*Assigned task*. Note each line in the data below that holds "contractors", and copy it.

*Available records*.
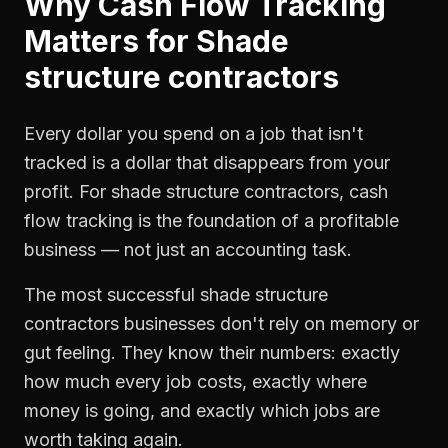
Why
Cash Flow Tracking
Matters for
Shade
structure contractors
Every dollar you spend on a job that isn't
tracked is a dollar that disappears from your
profit. For
shade structure contractors
,
cash
flow tracking
is the foundation of a profitable
business — not just an accounting task.
The most successful
shade structure
contractors
businesses don't rely on memory or
gut feeling. They know their numbers: exactly
how much every job costs, exactly where
money is going, and exactly which jobs are
worth taking again.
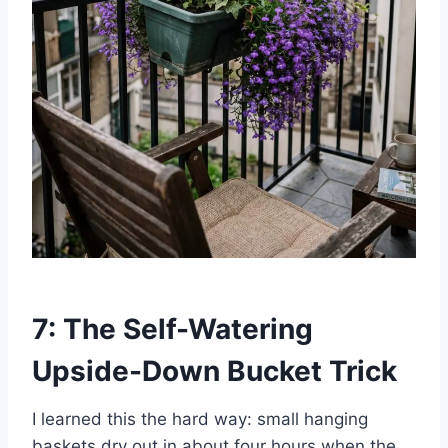
7: The Self-Watering
Upside-Down Bucket Trick
I learned this the hard way: small hanging
baskets dry out in about four hours when the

*Completed task*.
structure contractors
shade structure contractors
contractors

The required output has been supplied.